Patrick Woodbury, LeDroit

Dinorah Catzalco

DISCIPLINE: Arts visuels

OBJECTIF 2015: La création de sa nouvelle série de tableaux, en prévision d'une exposition solo à la galerie Montcalm en janvier 2017

Dans le sous-sol de la maison familiale de Gatineau, les tubes de peinture, pinceaux et toiles grands formats côtoient batterie et amplis. C'est là que Dinorah Catzalco crée ses tableaux foisonnant de créatures imaginaires, aux couleurs vibrantes et troisième dimension texturées. Là qu'elle partage avec son amoureux musicien Antoni Gilbert (La Cavale) un espace commun de création.

«Être artiste, ça ne relève pas du passe-temps ou du divertissement, mais bien de l'engagement!» souligne Dinorah Catzalco avec passion.

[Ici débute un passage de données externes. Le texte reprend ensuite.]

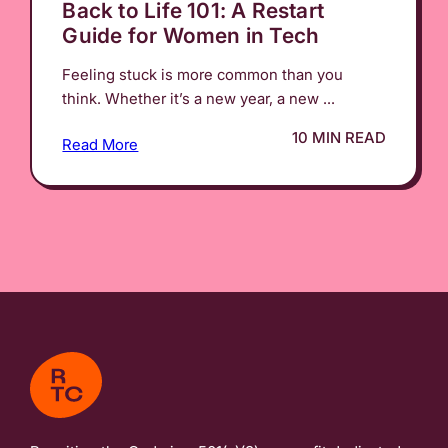
Back to Life 101: A Restart
Guide for Women in Tech
Feeling stuck is more common than you
think. Whether it’s a new year, a new ...
10 MIN READ
Read More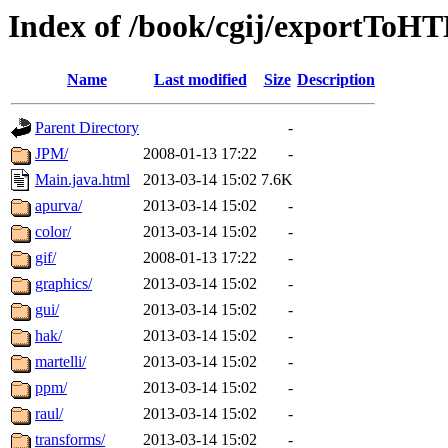
Index of /book/cgij/exportToH
Name
Last modified
Size
Description
Parent Directory
-
JPM/
2008-01-13 17:22
-
Main.java.html
2013-03-14 15:02
7.6K
apurva/
2013-03-14 15:02
-
color/
2013-03-14 15:02
-
gif/
2008-01-13 17:22
-
graphics/
2013-03-14 15:02
-
gui/
2013-03-14 15:02
-
hak/
2013-03-14 15:02
-
martelli/
2013-03-14 15:02
-
ppm/
2013-03-14 15:02
-
raul/
2013-03-14 15:02
-
transforms/
2013-03-14 15:02
-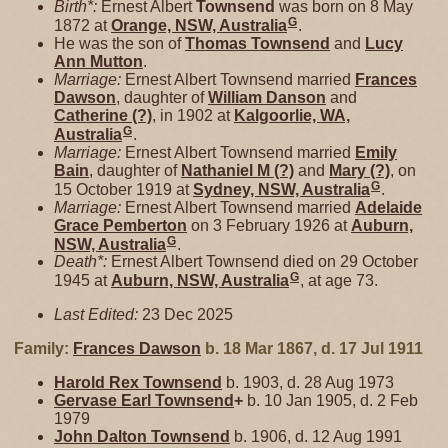
Birth*:
Ernest Albert
Townsend
was born on 8 May
G
1872 at
Orange, NSW, Australia
.
He was the son of
Thomas
Townsend
and
Lucy
Ann
Mutton
.
Marriage:
Ernest Albert Townsend married
Frances
Dawson
, daughter of
William
Danson
and
Catherine
(?)
, in 1902 at
Kalgoorlie, WA,
G
Australia
.
Marriage:
Ernest Albert Townsend married
Emily
Bain
, daughter of
Nathaniel M
(?)
and
Mary
(?)
, on
G
15 October 1919 at
Sydney, NSW, Australia
.
Marriage:
Ernest Albert Townsend married
Adelaide
Grace
Pemberton
on 3 February 1926 at
Auburn,
G
NSW, Australia
.
Death*:
Ernest Albert Townsend died on 29 October
G
1945 at
Auburn, NSW, Australia
, at age 73.
Last Edited:
23 Dec 2025
Family:
Frances
Dawson
b. 18 Mar 1867, d. 17 Jul 1911
Harold Rex
Townsend
b. 1903, d. 28 Aug 1973
Gervase Earl
Townsend
+
b. 10 Jan 1905, d. 2 Feb
1979
John Dalton
Townsend
b. 1906, d. 12 Aug 1991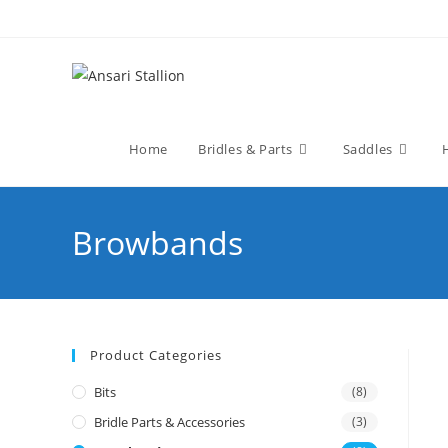
Home
Bridles & Parts
Saddles
Browbands
Product Categories
Bits
(8)
Bridle Parts & Accessories
(3)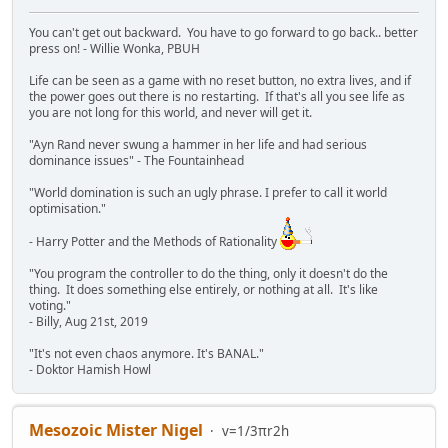
You can't get out backward. You have to go forward to go back.. better
press on! - Willie Wonka, PBUH
Life can be seen as a game with no reset button, no extra lives, and if
the power goes out there is no restarting. If that's all you see life as
you are not long for this world, and never will get it.
"Ayn Rand never swung a hammer in her life and had serious
dominance issues" - The Fountainhead
"World domination is such an ugly phrase. I prefer to call it world
optimisation."
- Harry Potter and the Methods of Rationality
"You program the controller to do the thing, only it doesn't do the
thing. It does something else entirely, or nothing at all. It's like
voting."
- Billy, Aug 21st, 2019
"It's not even chaos anymore. It's BANAL."
- Doktor Hamish Howl
Mesozoic Mister Nigel
v=1/3πr2h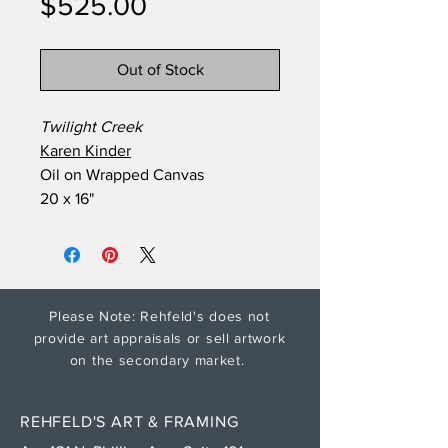
Price
$525.00
Out of Stock
Twilight Creek
Karen Kinder
Oil on Wrapped Canvas
20 x 16"
Please Note: Rehfeld's does not
provide art appraisals or sell artwork
on the secondary market.
REHFELD'S ART & FRAMING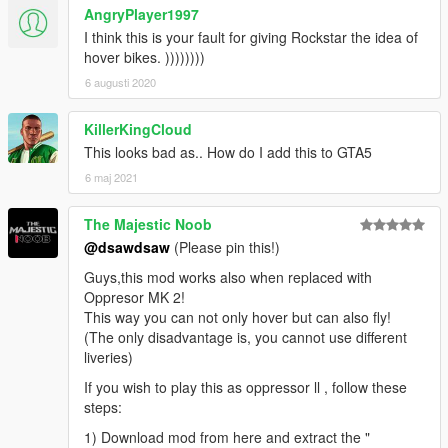
AngryPlayer1997
I think this is your fault for giving Rockstar the idea of
hover bikes. ))))))))
6 augusti 2020
KillerKingCloud
This looks bad as.. How do I add this to GTA5
6 maj 2021
The Majestic Noob
@dsawdsaw
(Please pin this!)
Guys,this mod works also when replaced with
Oppresor MK 2!
This way you can not only hover but can also fly!
(The only disadvantage is, you cannot use different
liveries)
If you wish to play this as oppressor ll , follow these
steps:
1) Download mod from here and extract the "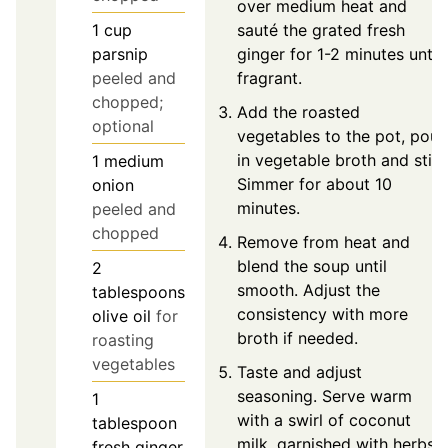
over medium heat and
sauté the grated fresh
1
cup
ginger for 1-2 minutes until
parsnip
fragrant.
peeled and
chopped;
Add the roasted
optional
vegetables to the pot, pour
in vegetable broth and stir.
1
medium
Simmer for about 10
onion
minutes.
peeled and
chopped
Remove from heat and
blend the soup until
2
smooth. Adjust the
tablespoons
consistency with more
olive oil
for
broth if needed.
roasting
vegetables
Taste and adjust
seasoning. Serve warm
1
with a swirl of coconut
tablespoon
milk, garnished with herbs
fresh ginger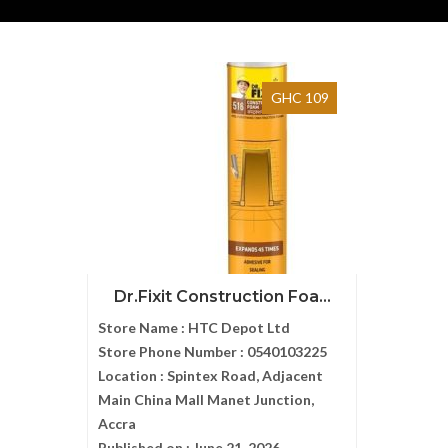
GHC 109
Dr.Fixit Construction Foa...
Store Name :
HTC Depot Ltd
Store Phone Number :
0540103225
Location :
Spintex Road, Adjacent
Main China Mall Manet Junction,
Accra
Published on :
June 21, 2026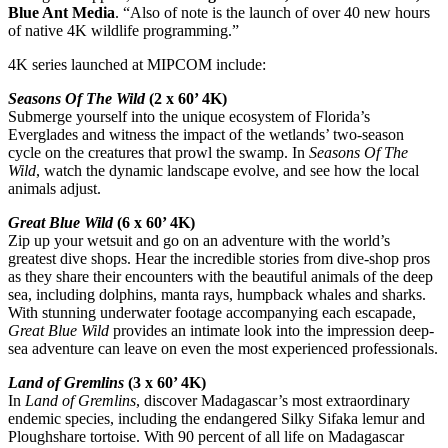
Blue Ant Media
. “Also of note is the launch of over 40 new hours
of native 4K wildlife programming.”
4K series launched at MIPCOM include:
Seasons Of The Wild
(2 x 60’ 4K)
Submerge yourself into the unique ecosystem of Florida’s
Everglades and witness the impact of the wetlands’ two-season
cycle on the creatures that prowl the swamp. In
Seasons Of The
Wild
, watch the dynamic landscape evolve, and see how the local
animals adjust.
Great Blue Wild
(6 x 60’ 4K)
Zip up your wetsuit and go on an adventure with the world’s
greatest dive shops. Hear the incredible stories from dive-shop pros
as they share their encounters with the beautiful animals of the deep
sea, including dolphins, manta rays, humpback whales and sharks.
With stunning underwater footage accompanying each escapade,
Great Blue Wild
provides an intimate look into the impression deep-
sea adventure can leave on even the most experienced professionals.
Land of Gremlins
(3 x 60’ 4K)
In
Land of Gremlins
, discover Madagascar’s most extraordinary
endemic species, including the endangered Silky Sifaka lemur and
Ploughshare tortoise. With 90 percent of all life on Madagascar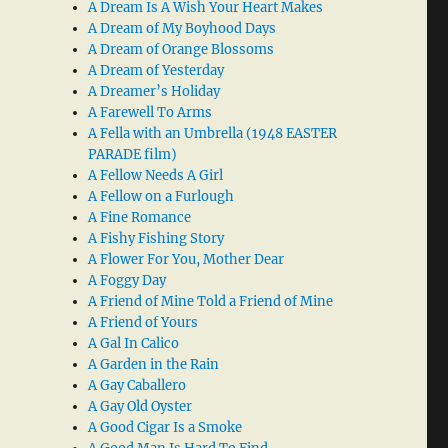
A Dream Is A Wish Your Heart Makes
A Dream of My Boyhood Days
A Dream of Orange Blossoms
A Dream of Yesterday
A Dreamer’s Holiday
A Farewell To Arms
A Fella with an Umbrella (1948 EASTER
PARADE film)
A Fellow Needs A Girl
A Fellow on a Furlough
A Fine Romance
A Fishy Fishing Story
A Flower For You, Mother Dear
A Foggy Day
A Friend of Mine Told a Friend of Mine
A Friend of Yours
A Gal In Calico
A Garden in the Rain
A Gay Caballero
A Gay Old Oyster
A Good Cigar Is a Smoke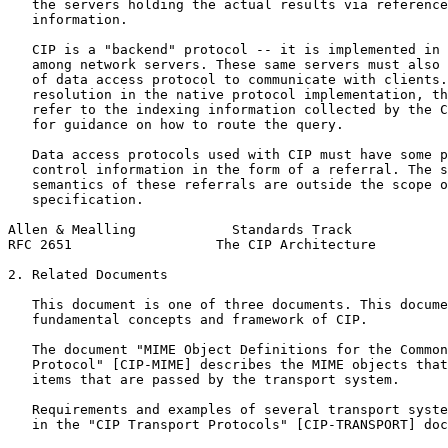
   the servers holding the actual results via reference
   information.

   CIP is a "backend" protocol -- it is implemented in 
   among network servers. These same servers must also 
   of data access protocol to communicate with clients.
   resolution in the native protocol implementation, th
   refer to the indexing information collected by the C
   for guidance on how to route the query.

   Data access protocols used with CIP must have some p
   control information in the form of a referral. The s
   semantics of these referrals are outside the scope o
   specification.

Allen & Mealling            Standards Track            
RFC 2651                  The CIP Architecture         
2. Related Documents

   This document is one of three documents. This docume
   fundamental concepts and framework of CIP.

   The document "MIME Object Definitions for the Common
   Protocol" [CIP-MIME] describes the MIME objects that
   items that are passed by the transport system.

   Requirements and examples of several transport syste
   in the "CIP Transport Protocols" [CIP-TRANSPORT] doc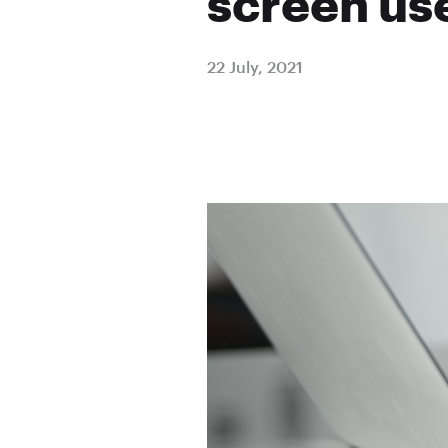
screen use
22 July, 2021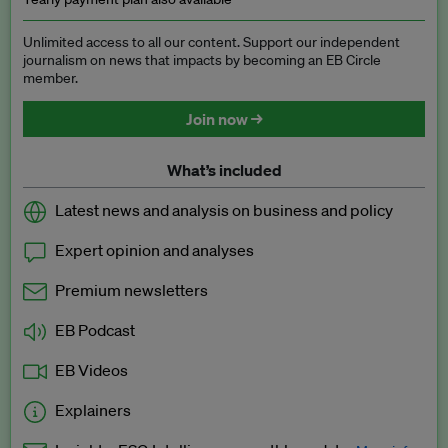
Unlimited access to all our content. Support our independent
journalism on news that impacts by becoming an EB Circle
member.
Join now →
What’s included
Latest news and analysis on business and policy
Expert opinion and analyses
Premium newsletters
EB Podcast
EB Videos
Explainers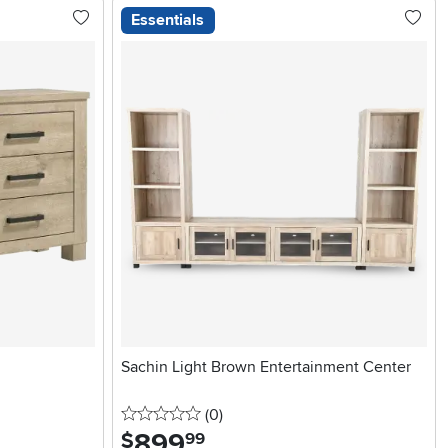
Essentials
Sachin Light Brown Entertainment Center
0 stars
reviews
(0
)
899
.
$
99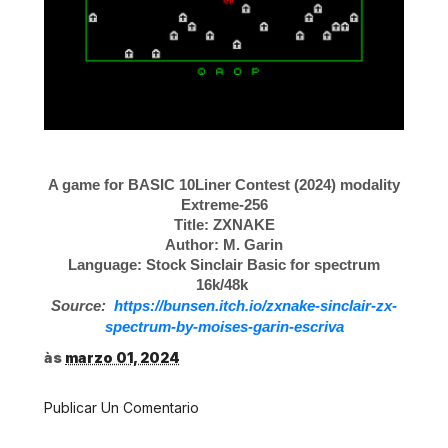
A game for BASIC 10Liner Contest (2024) modality
Extreme-256
Title: ZXNAKE
Author: M. Garin
Language: Stock Sinclair Basic for spectrum
16k/48k
Source:
https://bunsen.itch.io/zxnake-sinclair-zx-
spectrum-by-moises-garin-escriva
às
marzo 01, 2024
Publicar Un Comentario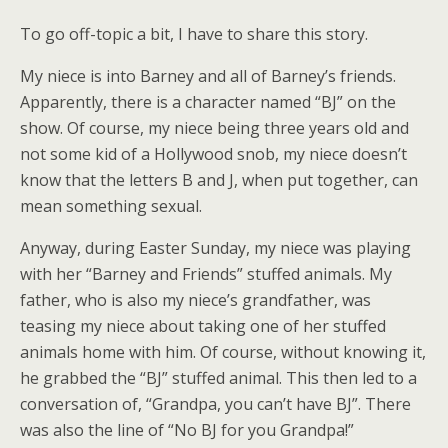
To go off-topic a bit, I have to share this story.
My niece is into Barney and all of Barney’s friends.
Apparently, there is a character named “BJ” on the
show. Of course, my niece being three years old and
not some kid of a Hollywood snob, my niece doesn’t
know that the letters B and J, when put together, can
mean something sexual.
Anyway, during Easter Sunday, my niece was playing
with her “Barney and Friends” stuffed animals. My
father, who is also my niece’s grandfather, was
teasing my niece about taking one of her stuffed
animals home with him. Of course, without knowing it,
he grabbed the “BJ” stuffed animal. This then led to a
conversation of, “Grandpa, you can’t have BJ”. There
was also the line of “No BJ for you Grandpa!”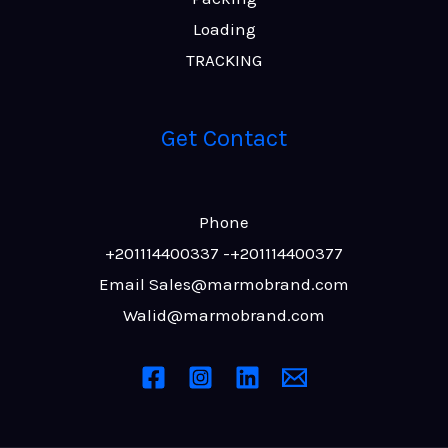
Loading
TRACKING
Get Contact
Phone
+201114400337‬‬ -+201114400377
Email Sales@marmobrand.com
Walid@marmobrand.com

Engagement envers son médium, certes, mais aussi, et surtout, envers soi-même. Dans son cas, accepter de laisser notamment libre cours à sa créativité, cela signifie accepter de se faire confiance.

«Ç'a été long avant d'arriver à me convaincre que je pouvais faire une carrière de mon désir de peindre. Ou, du moins, à me convaincre que je pouvais me permettre d'essayer d'en faire une carrière», soutient la jeune trentenaire, détentrice d'un baccalauréat en arts visuels de l'Université du Québec en Outaouais.

Elle évoque ce rêve de manier pinceaux et couleurs caressé très tôt, au contact de l'univers de Frida Kahlo, alors qu'elle grandit dans son Mexique natal. Dinorah Catzalco se souvient aussi qu'à son arrivée au Québec, à l'âge de neuf ans, sa mère l'avait rapidement emmenée voir des expositions à la galerie Montcalm.

«Je me rappelle lui avoir dit, lors d'une visite: "Maman, je vais exposer ici, un jour..."»

Et c'est ce qu'elle fera, en janvier 2017. Si bien que les prochains mois seront consacrés à la création des oeuvres qu'elle exposera alors. Des tableaux tout en rondeur, par lesquels elle aspire à imaginer ses propres interprétations des cercle et arbre de la vie, en lien avec ses racines latines, bien sûr, mais aussi le regard ouvert sur le monde, tendu vers les autres telles les branches de ses arbres-créatures.

D'ici à ce grand rendez-vous, Dinorah Catzalco exposera en solo à la galerie du cégep de Victoriaville en avril, ainsi qu'au Centre culturel Stewart-Hall de Pointe-Claire, à Montréal, en mai.

«Ce sont là de belles opportunités de me faire voir et connaître à l'extérieur de la région outaouaise», raconte celle qui a déjà participé à des expositions collectives et exposé en solo dans divers cafés et à La Fab, à Chelsea.

Parallèlement à sa carrière d'artiste, Dinorah Catzalco travaille aussi à temps partiel dans un musée de la région.